From having to commute eight miles to her billet (as the only woman at Fort Polk, LA) to passing on a West Point opportunity due to the hostile environment, Kirk speaks to the difficult experiences so many women have faced in the armed forces. “Until the last 10-15 years, women were talked down to, berated, harassed, and treated like second class citizens. If you complained about it, they’d write you up as a nonconformist.” Despite being passed over for work for which she was well-qualified and being treated with contempt, Kirk says “I wouldn’t tolerate it. I would put people in their place and didn’t put up with it.”

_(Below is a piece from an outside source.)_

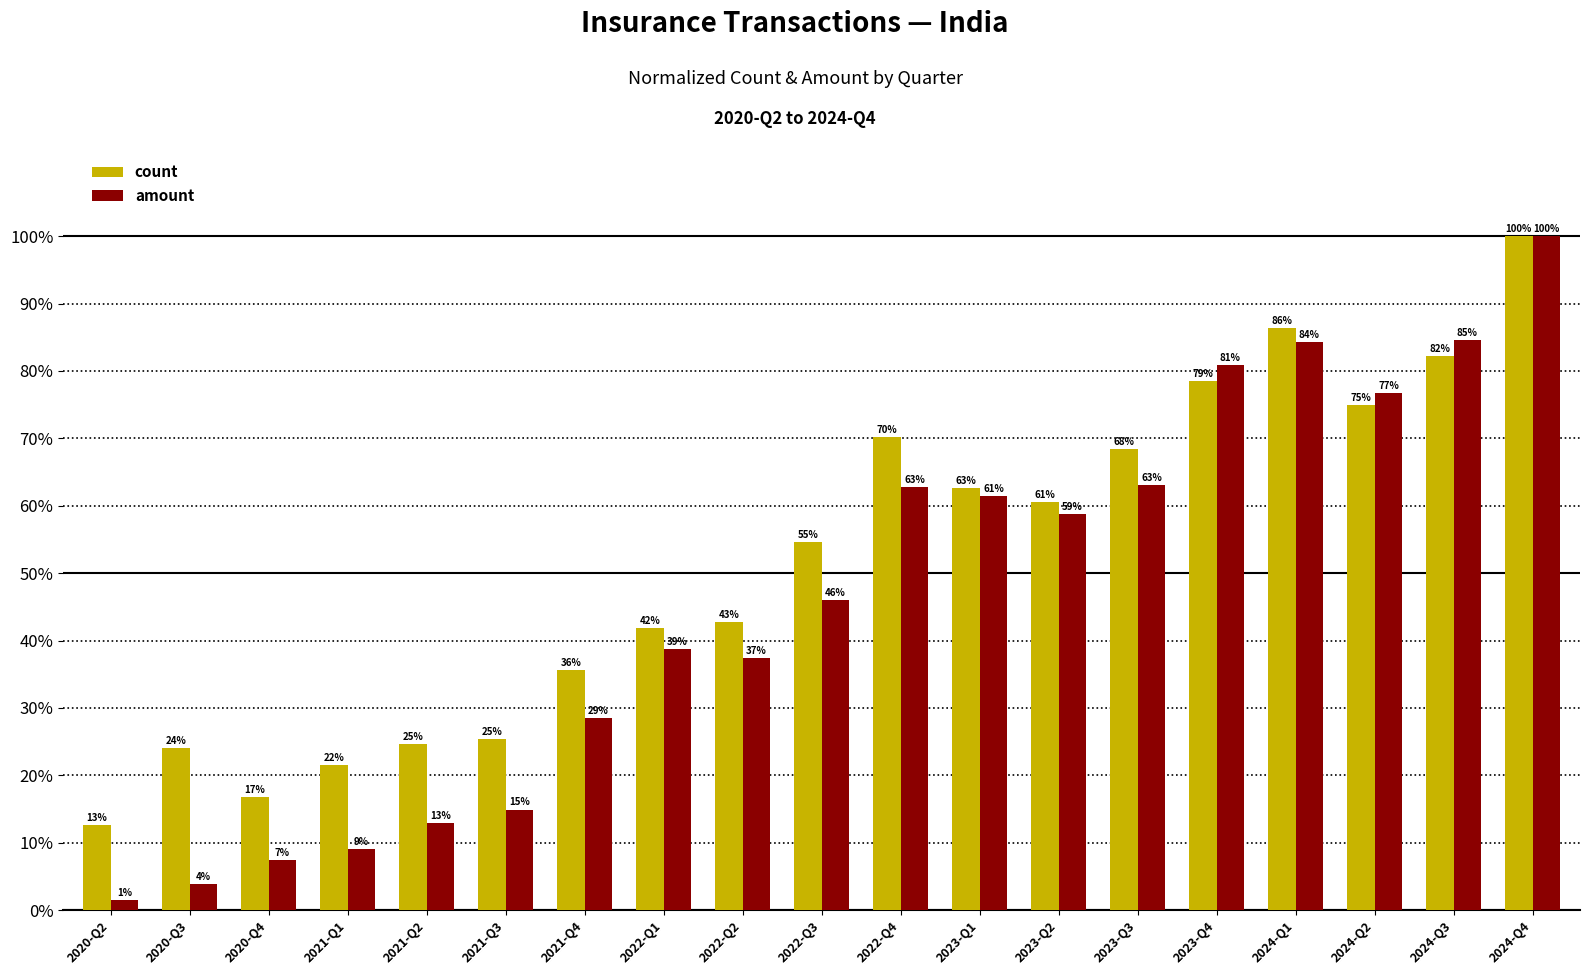

At 2023-Q3, list the series in order from smallest to largest.

amount, count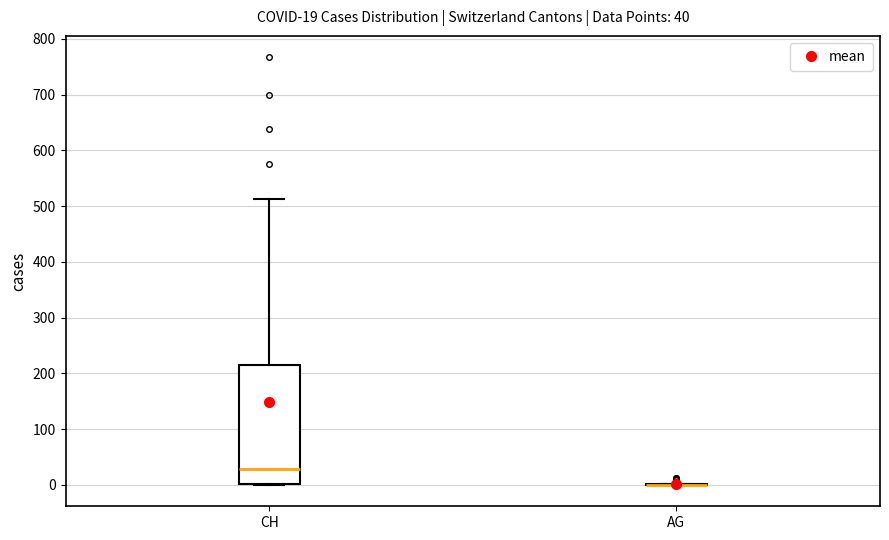

Comparing the boxes themselves (not the whiskers), which one is the tallest?

CH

The legacy of these women veterans is extraordinary courage, resilience, sacrifice, and contributions in a wide range of functions serving our country during wartime.
No National Women Veterans Day
Despite 75 years of women in the armed forces—and many more, if you consider their civilian service prior to WWII—Women Veterans Day is still observed only at the state level. Only 11 states (California, Indiana, Kentucky, Michigan, New Jersey, New York, Ohio, Oregon, South Carolina, Texas, and Wisconsin) observe the holiday. Resolutions to observe June 12 as a national holiday have been introduced, but have been unsuccessful thus far.
If you want to observe Women Veterans Day, you can learn and share about famous figures such as Deborah Sampson, Ann E. Dunwoody, Cathay Williams, Ruby Bradley, and Elsie Ott, among many others. You can also support a local veterans organization, post about the holiday on social media, or write to your state representatives about observing the holiday.